GIVEN RECORDS Start Marker

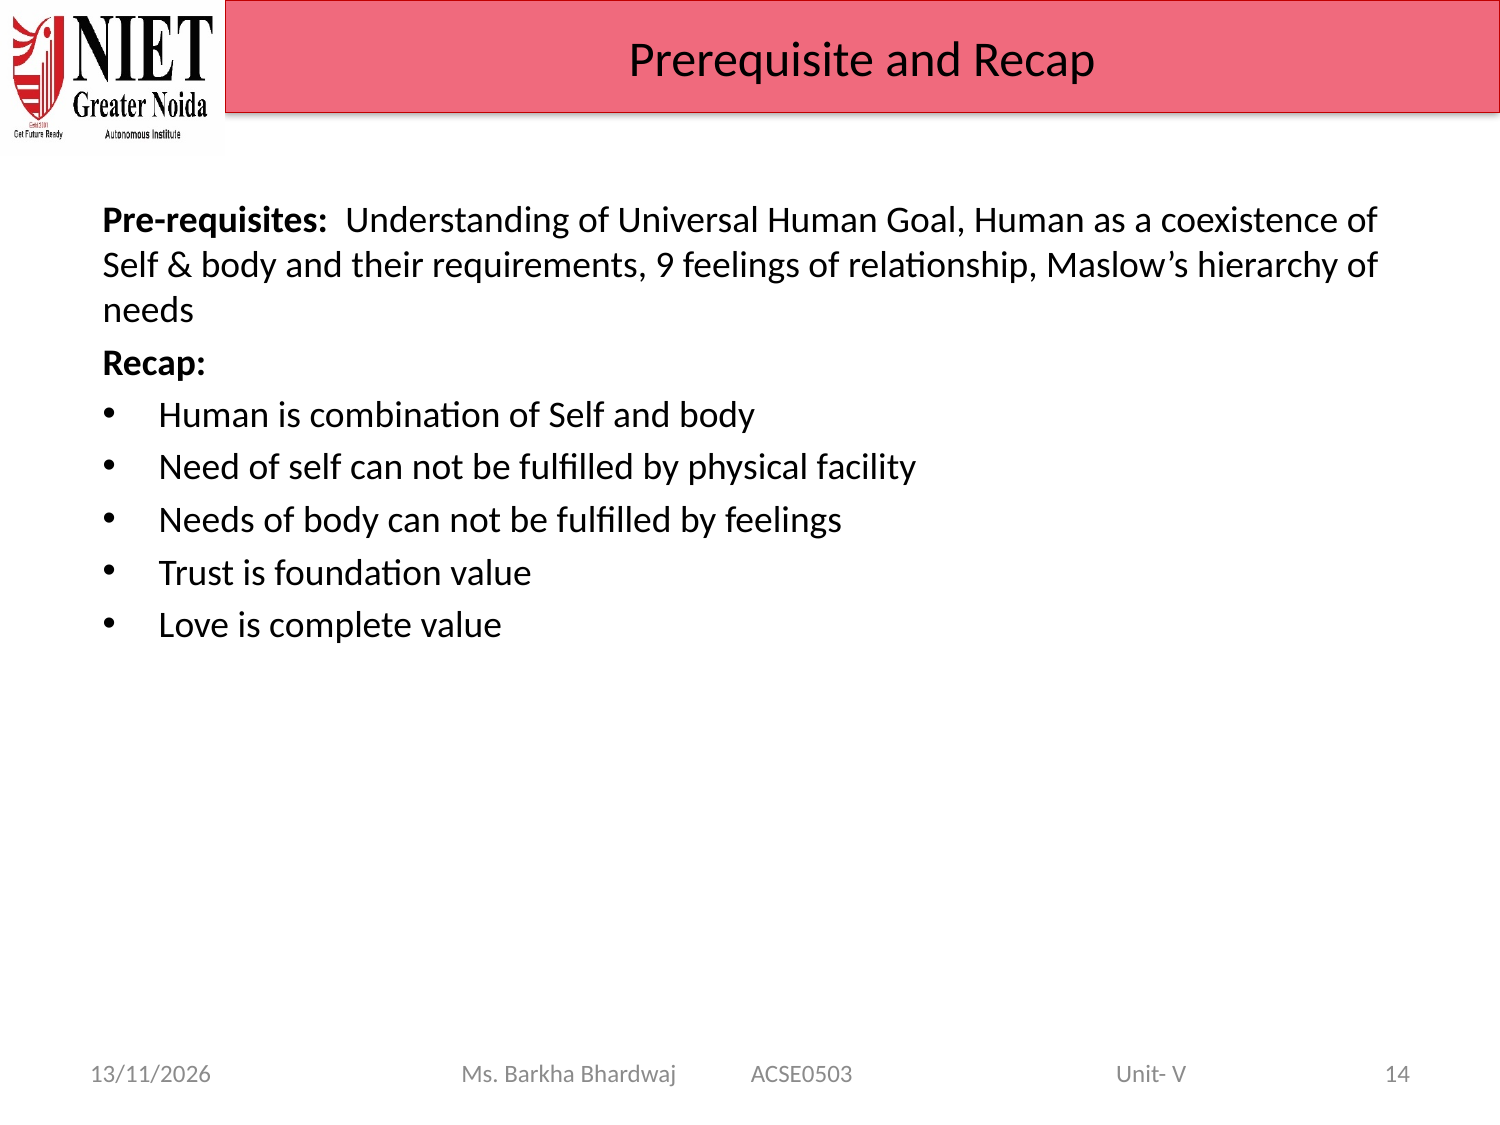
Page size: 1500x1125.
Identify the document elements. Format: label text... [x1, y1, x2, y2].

list Pre-requisites: Understanding of Universal Human Goal, Human as a coexistence of Self & body and their requirements, 9 feelings of relationship, Maslow’s hierarchy of needs Recap: Human is combination of Self and body Need of self can not be fulfilled by physical facility Needs of body can not be fulfilled by feelings Trust is foundation value Love is complete value [87, 187, 1438, 930]
footer Ms. Barkha Bhardwaj ACSE0503 Unit- V [412, 1042, 1238, 1103]
picture [0, 0, 226, 156]
slide_number 14 [1337, 1042, 1425, 1103]
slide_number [75, 1042, 250, 1103]
text_box Prerequisite and Recap [226, 0, 1500, 113]
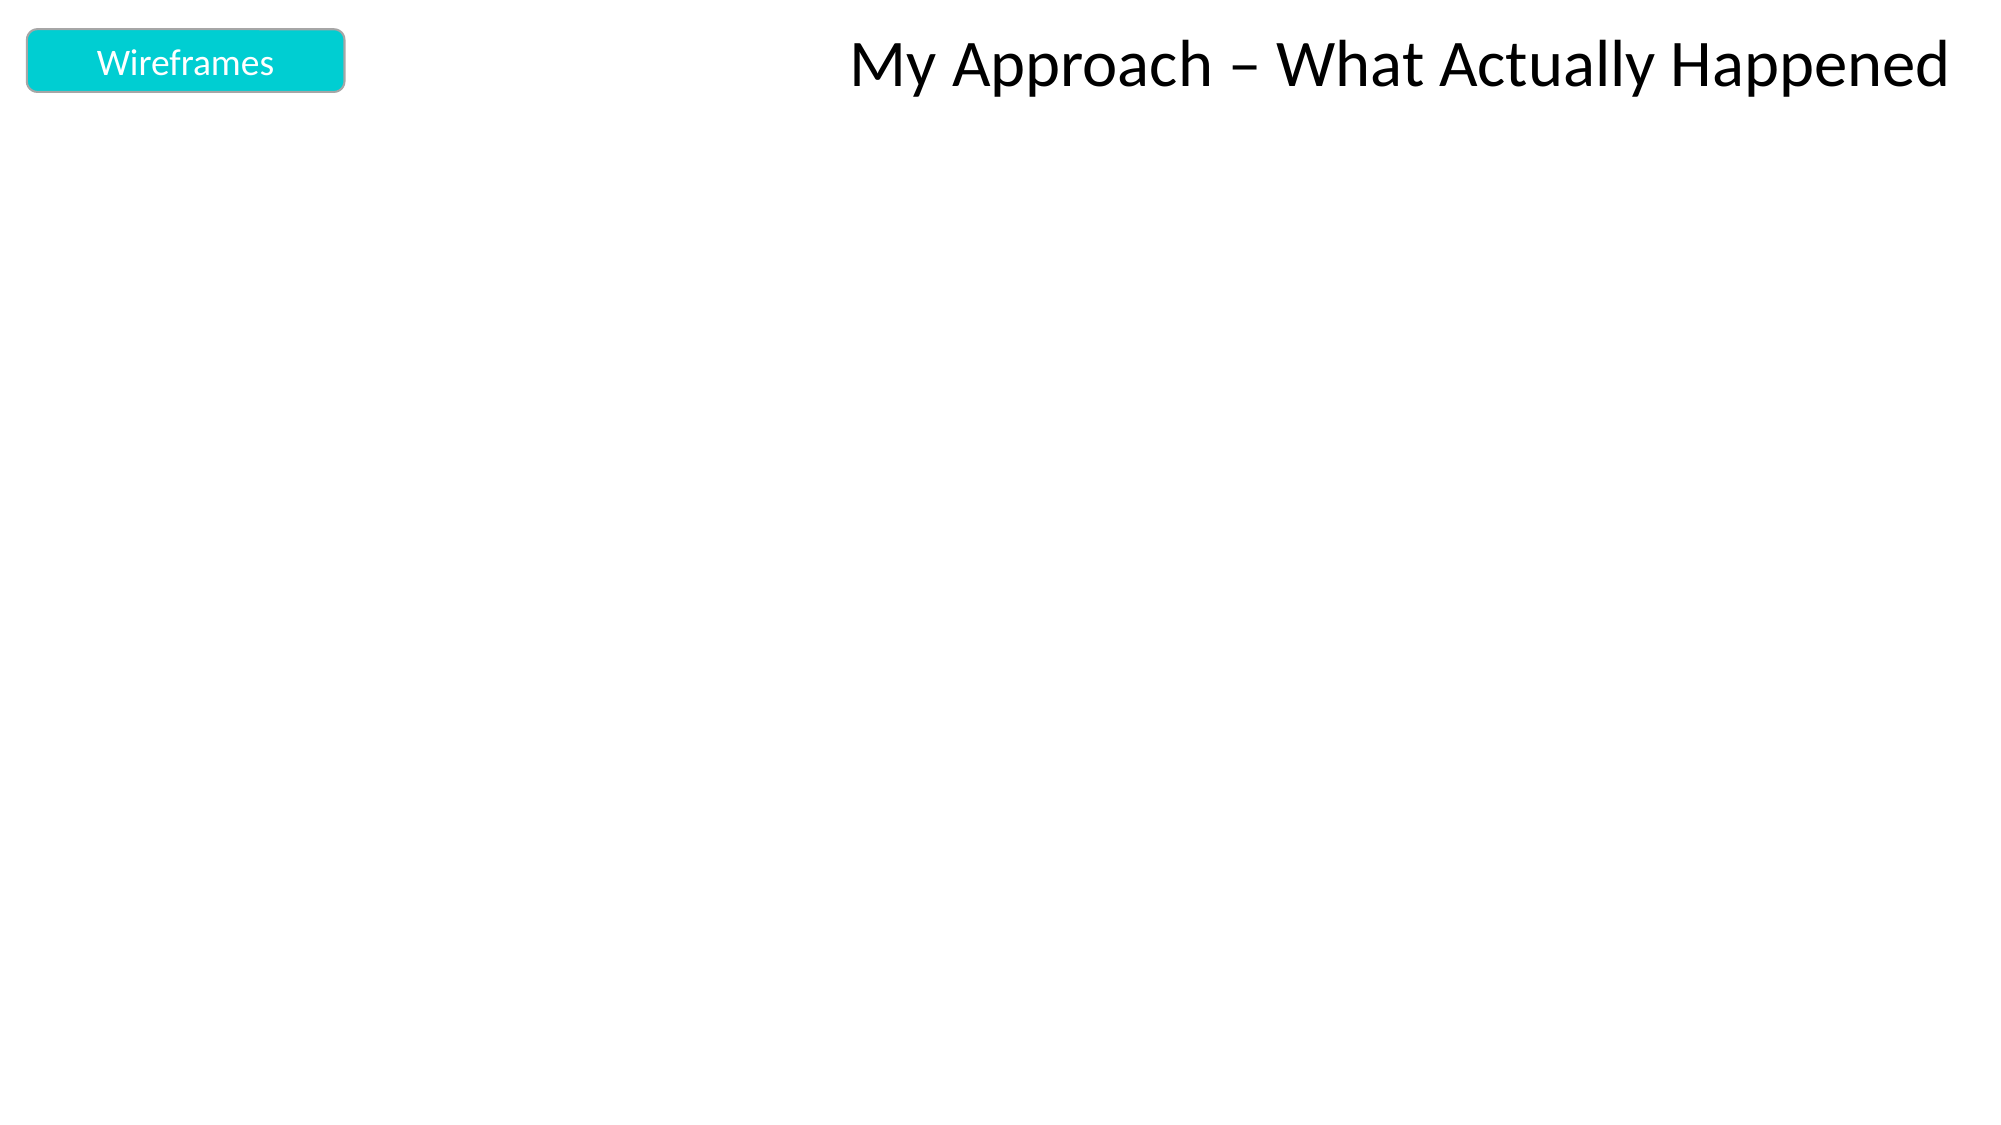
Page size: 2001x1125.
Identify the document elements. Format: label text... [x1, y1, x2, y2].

text_box My Approach – What Actually Happened [814, 12, 1988, 108]
text_box Wireframes [25, 28, 346, 93]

GIVEN RECORDS End Marker

Write out again the lines from the one with "slide_number [75, 1042, 250, 1103]" through the end of the records exactly, without any of the pictures.

slide_number [75, 1042, 250, 1103]
text_box Prerequisite and Recap [226, 0, 1500, 113]
Page size: 2001x1125.
Identify the document elements. Format: label text... [x1, y1, x2, y2].

text_box My Approach – What Actually Happened [814, 12, 1988, 108]
text_box Wireframes [25, 28, 346, 93]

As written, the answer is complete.